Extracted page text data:
::::

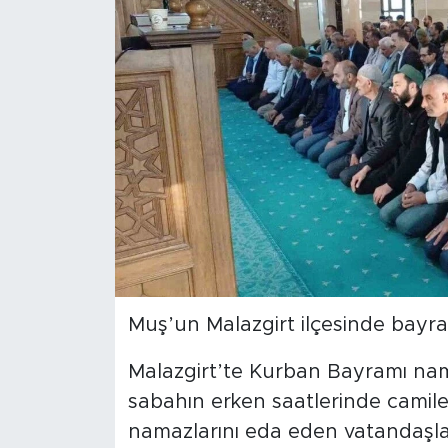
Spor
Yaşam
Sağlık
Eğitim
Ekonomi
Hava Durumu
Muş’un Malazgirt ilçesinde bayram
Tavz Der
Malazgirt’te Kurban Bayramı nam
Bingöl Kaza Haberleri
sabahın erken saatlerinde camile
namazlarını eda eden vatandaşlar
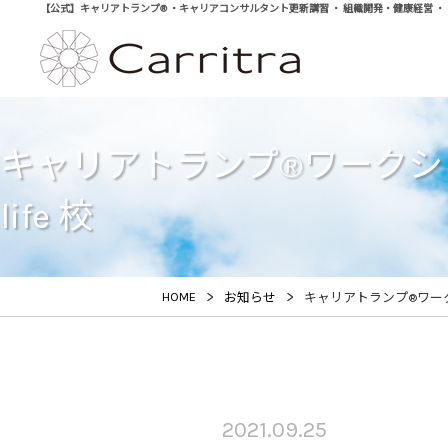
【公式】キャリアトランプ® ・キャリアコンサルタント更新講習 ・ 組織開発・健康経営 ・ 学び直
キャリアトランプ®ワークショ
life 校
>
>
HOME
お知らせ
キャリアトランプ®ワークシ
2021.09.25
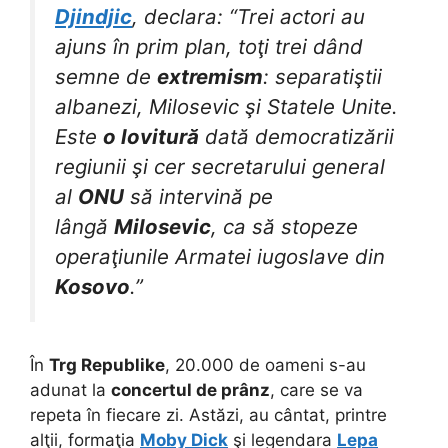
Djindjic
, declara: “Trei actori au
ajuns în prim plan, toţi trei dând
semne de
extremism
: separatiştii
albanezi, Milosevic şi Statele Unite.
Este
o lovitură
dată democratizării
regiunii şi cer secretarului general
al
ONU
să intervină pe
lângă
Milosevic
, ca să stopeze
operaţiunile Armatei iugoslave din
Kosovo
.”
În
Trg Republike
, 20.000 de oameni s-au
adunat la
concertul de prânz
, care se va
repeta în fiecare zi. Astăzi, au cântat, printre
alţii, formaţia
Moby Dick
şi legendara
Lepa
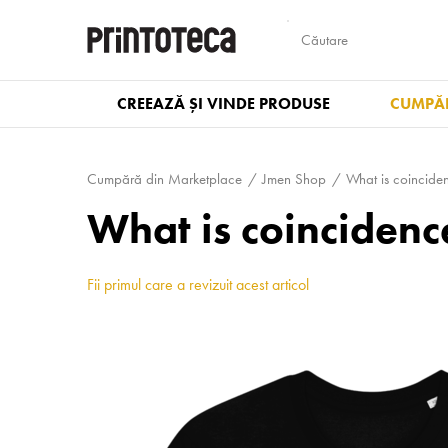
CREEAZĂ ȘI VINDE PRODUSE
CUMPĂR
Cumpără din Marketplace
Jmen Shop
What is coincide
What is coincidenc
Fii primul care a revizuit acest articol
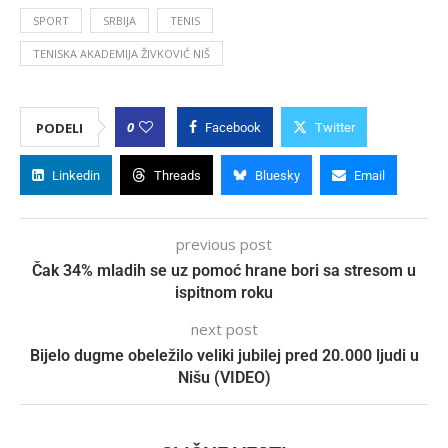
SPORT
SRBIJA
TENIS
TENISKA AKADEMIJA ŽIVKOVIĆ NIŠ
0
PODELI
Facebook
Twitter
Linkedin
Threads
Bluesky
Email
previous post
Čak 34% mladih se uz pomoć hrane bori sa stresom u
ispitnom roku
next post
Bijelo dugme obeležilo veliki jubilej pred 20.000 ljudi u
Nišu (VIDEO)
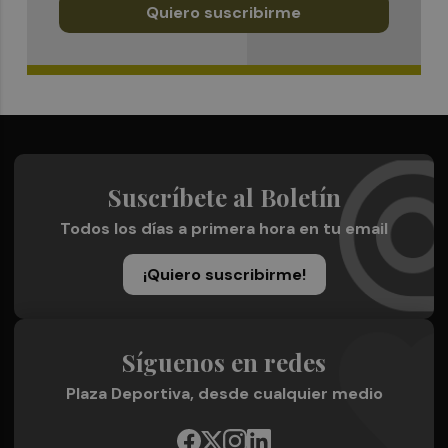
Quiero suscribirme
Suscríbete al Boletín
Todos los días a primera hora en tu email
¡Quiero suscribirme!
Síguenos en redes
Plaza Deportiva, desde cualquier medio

::::

— Your goal —
Please copy every line of the records above in which "Milosevic" appears.

— Completed exercise —
albanezi, Milosevic şi Statele Unite.
Milosevic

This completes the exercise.